╔══

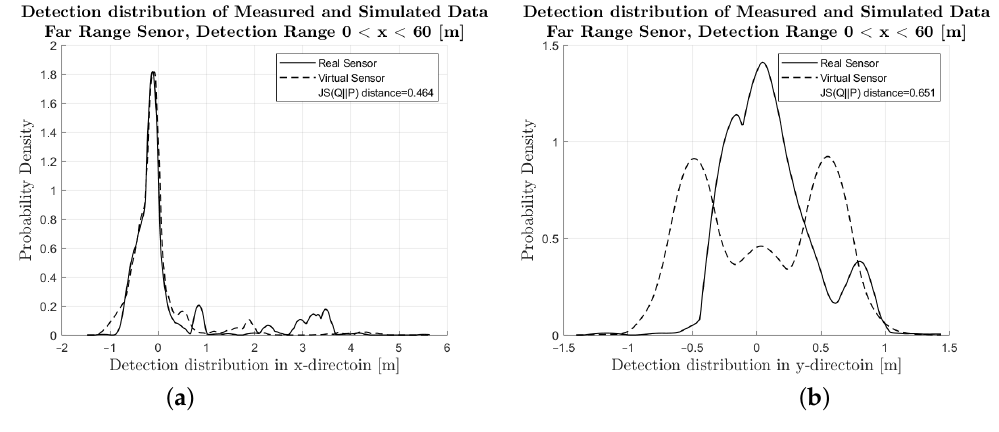
Figure 11. Evaluation of the detections in the range of 0 to 60 m of the far-range radar sensor and sensor model. ( a ) PDF of the deviation in the x -direction from P ref ( x , y ) of the real sensor and sensor model. ( b ) PDF of the deviation in the y -direction from P ref ( x , y ) of the real sensor and sensor model.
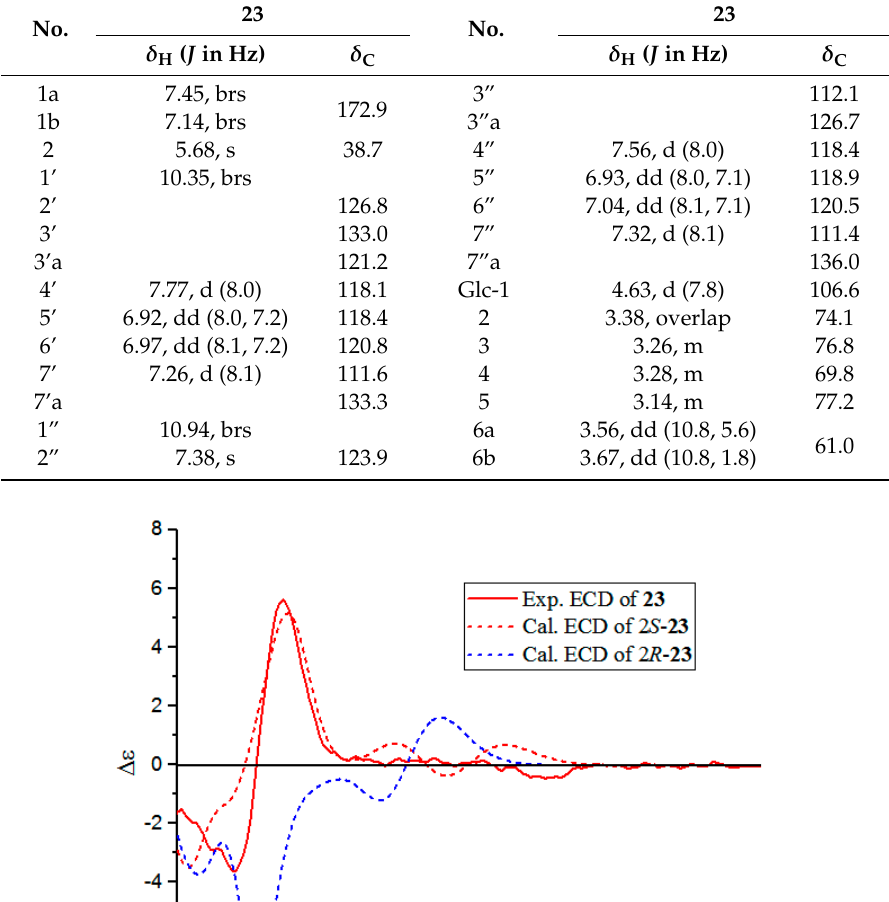
Table 2. 1 H-NMR (600 MHz in DMSO- d 6 ) and 13 C-NMR data (150 MHz in DMSO- d 6 ) of 23.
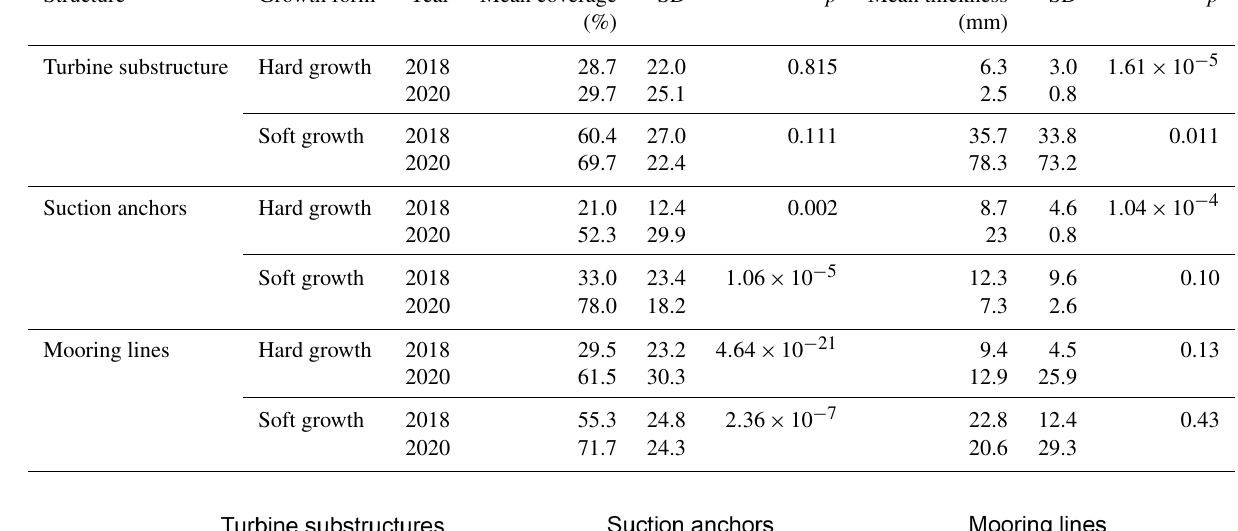
Suction anchors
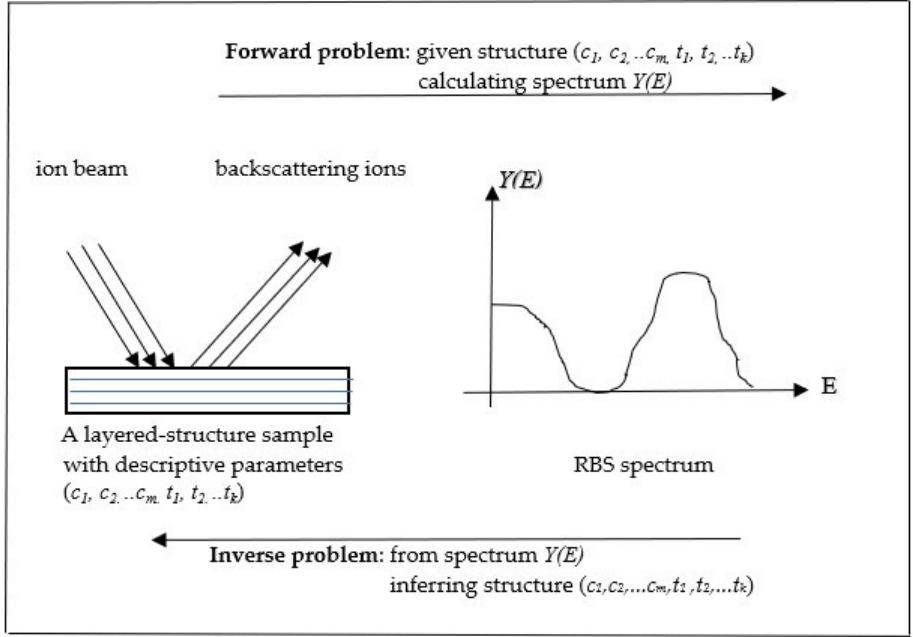
Figure 1. Rutherford backscattering spectroscopy (RBS) backscattering process and the definition of the inverse problem.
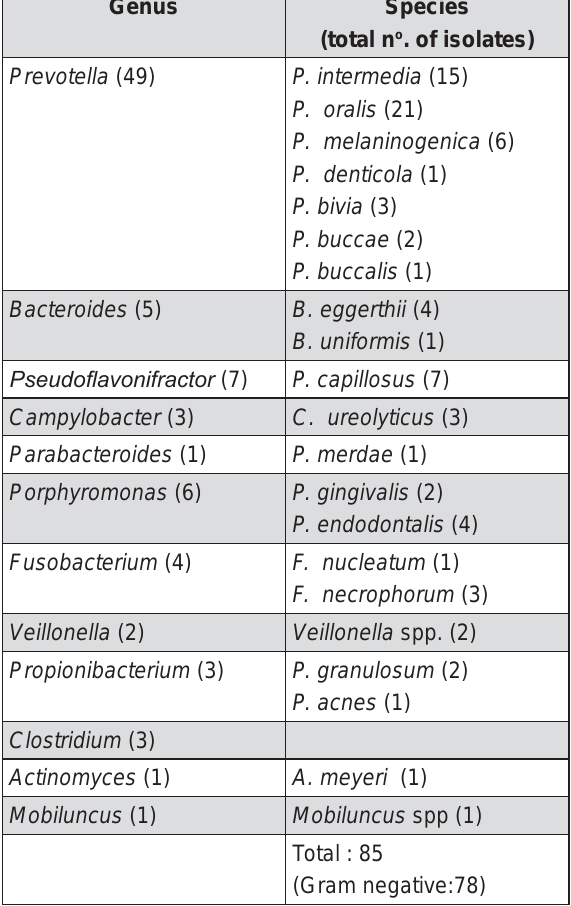
Figure 1- Table 1- The prevalence of cfxA (cid:3)(cid:74)(cid:72)(cid:81)(cid:72)(cid:86)(cid:3)(cid:76)(cid:81)(cid:3)(cid:87)(cid:75)(cid:72)(cid:3)(cid:533)(cid:16)(cid:79)(cid:68)(cid:70)(cid:87)(cid:68)(cid:80)(cid:68)(cid:86)(cid:72)(cid:16)(cid:83)(cid:85)(cid:82)(cid:71)(cid:88)(cid:70)(cid:76)(cid:81)(cid:74)(cid:3)(cid:82)(cid:85)(cid:68)(cid:79)(cid:3)(cid:68)(cid:81)(cid:68)(cid:72)(cid:85)(cid:82)(cid:69)(cid:76)(cid:70)(cid:3)(cid:69)(cid:68)(cid:70)(cid:87)(cid:72)(cid:85)(cid:76)(cid:68)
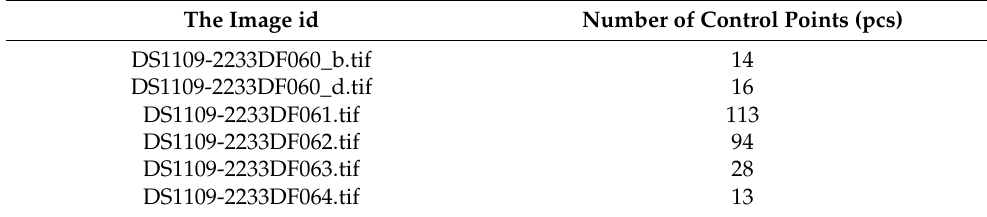
Table 1. The number of control points for georeferencing the CORONA images. The Image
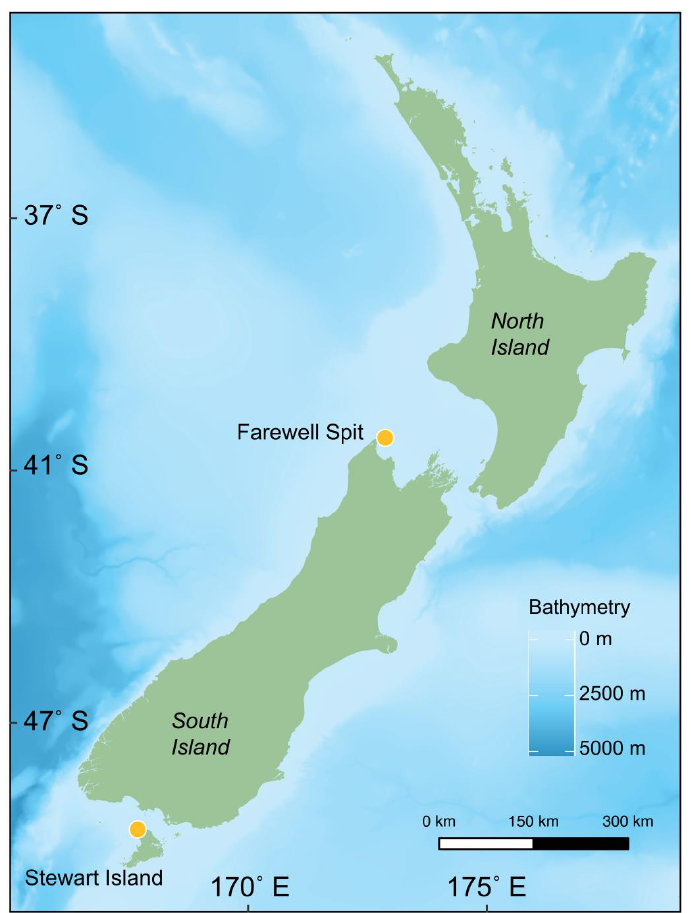
Figure 1. Location of sampling sites of long-finned pilot whale ( Globicephala melas edwardii ) carcasses from mass-stranding events at Farewell Spit and Stewart Island, Aotearoa New Zealand. Bathymetry is depicted with darker shades of blue representing deeper waters (reprinted with permission from National Institute of Water and Atmospheric Research (NIWA) under a Creative Commons BY license, with permission from NIWA original copyright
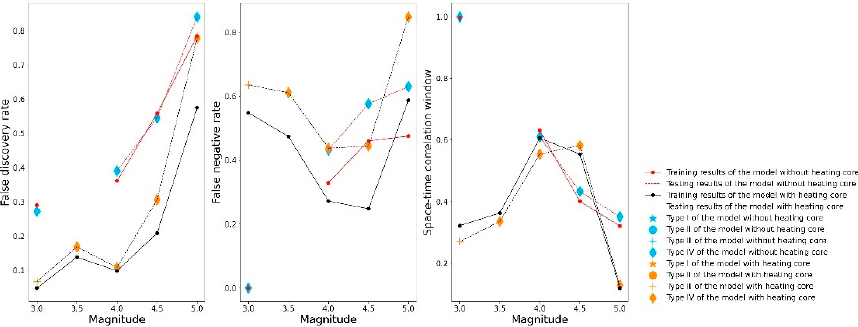
Figure 10. Comparison of the training and test results of the optimal models with and without a “heating core” at different magnitudes when the moving window size is 50.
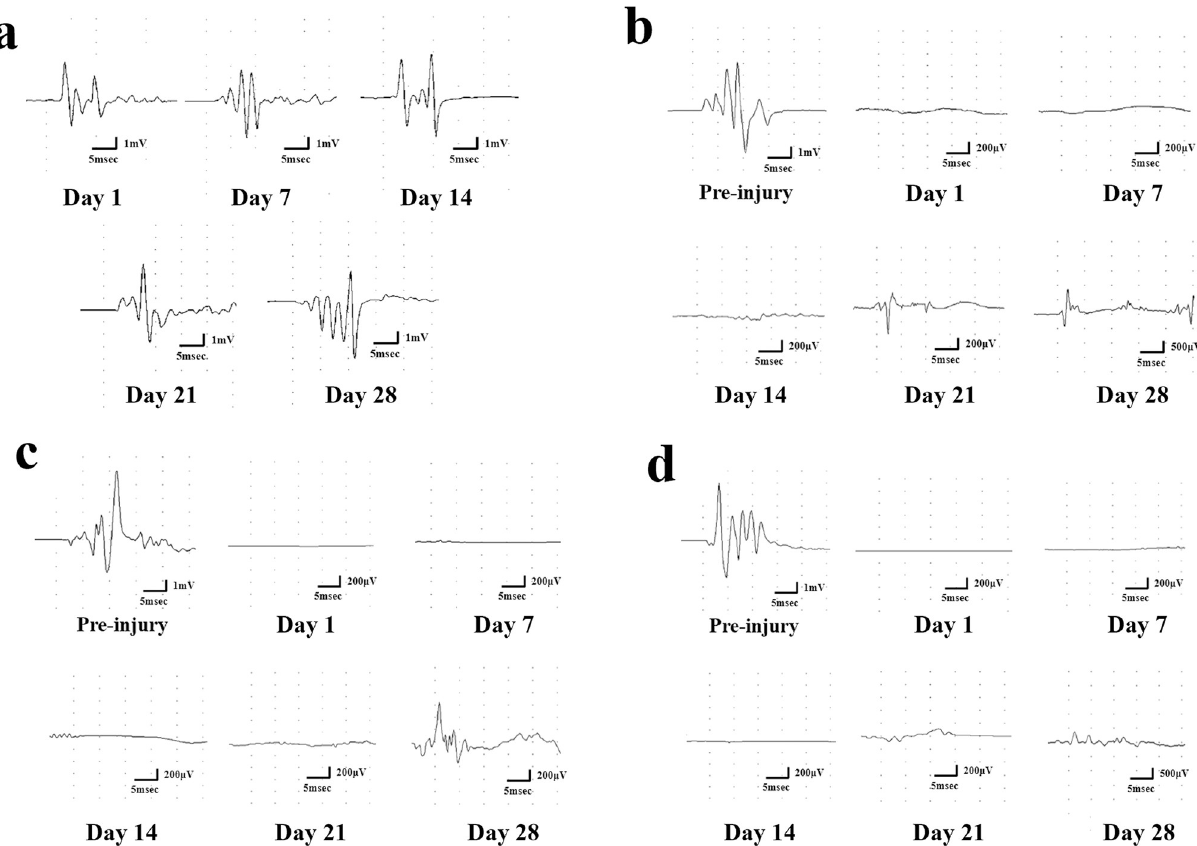
Fig 3. Representative waveforms of transcranial electrically stimulated motor-evoked potentials (tcMEPs). a. Representative waveforms of tcMEPs in control rats on days 1, 7, 14, 21, and 28. b, c, d. Representative reappearing waveform of tcMEPs in spinal cord injury (SCI) rats at preinjury, and on days 1, 7, 14, 21, and 28 in the phosphate buffered saline (PBS), rat bone marrow-derived mesenchymal stem cell (rbMSC), and rat cranial bone-derived mesenchymal stem cell (rcMSC)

╚══

# AIM OF THE TASK:
Return the whole listing exactly, minus its pictures.

# REPLY:
Figure 11. Evaluation of the detections in the range of 0 to 60 m of the far-range radar sensor and sensor model. ( a ) PDF of the deviation in the x -direction from P ref ( x , y ) of the real sensor and sensor model. ( b ) PDF of the deviation in the y -direction from P ref ( x , y ) of the real sensor and sensor model.
Table 2. 1 H-NMR (600 MHz in DMSO- d 6 ) and 13 C-NMR data (150 MHz in DMSO- d 6 ) of 23.
Suction anchors
Figure 1. Rutherford backscattering spectroscopy (RBS) backscattering process and the definition of the inverse problem.
Figure 1- Table 1- The prevalence of cfxA (cid:3)(cid:74)(cid:72)(cid:81)(cid:72)(cid:86)(cid:3)(cid:76)(cid:81)(cid:3)(cid:87)(cid:75)(cid:72)(cid:3)(cid:533)(cid:16)(cid:79)(cid:68)(cid:70)(cid:87)(cid:68)(cid:80)(cid:68)(cid:86)(cid:72)(cid:16)(cid:83)(cid:85)(cid:82)(cid:71)(cid:88)(cid:70)(cid:76)(cid:81)(cid:74)(cid:3)(cid:82)(cid:85)(cid:68)(cid:79)(cid:3)(cid:68)(cid:81)(cid:68)(cid:72)(cid:85)(cid:82)(cid:69)(cid:76)(cid:70)(cid:3)(cid:69)(cid:68)(cid:70)(cid:87)(cid:72)(cid:85)(cid:76)(cid:68)
Table 1. The number of control points for georeferencing the CORONA images. The Image
Figure 1. Location of sampling sites of long-finned pilot whale ( Globicephala melas edwardii ) carcasses from mass-stranding events at Farewell Spit and Stewart Island, Aotearoa New Zealand. Bathymetry is depicted with darker shades of blue representing deeper waters (reprinted with permission from National Institute of Water and Atmospheric Research (NIWA) under a Creative Commons BY license, with permission from NIWA original copyright
Figure 10. Comparison of the training and test results of the optimal models with and without a “heating core” at different magnitudes when the moving window size is 50.
Fig 3. Representative waveforms of transcranial electrically stimulated motor-evoked potentials (tcMEPs). a. Representative waveforms of tcMEPs in control rats on days 1, 7, 14, 21, and 28. b, c, d. Representative reappearing waveform of tcMEPs in spinal cord injury (SCI) rats at preinjury, and on days 1, 7, 14, 21, and 28 in the phosphate buffered saline (PBS), rat bone marrow-derived mesenchymal stem cell (rbMSC), and rat cranial bone-derived mesenchymal stem cell (rcMSC)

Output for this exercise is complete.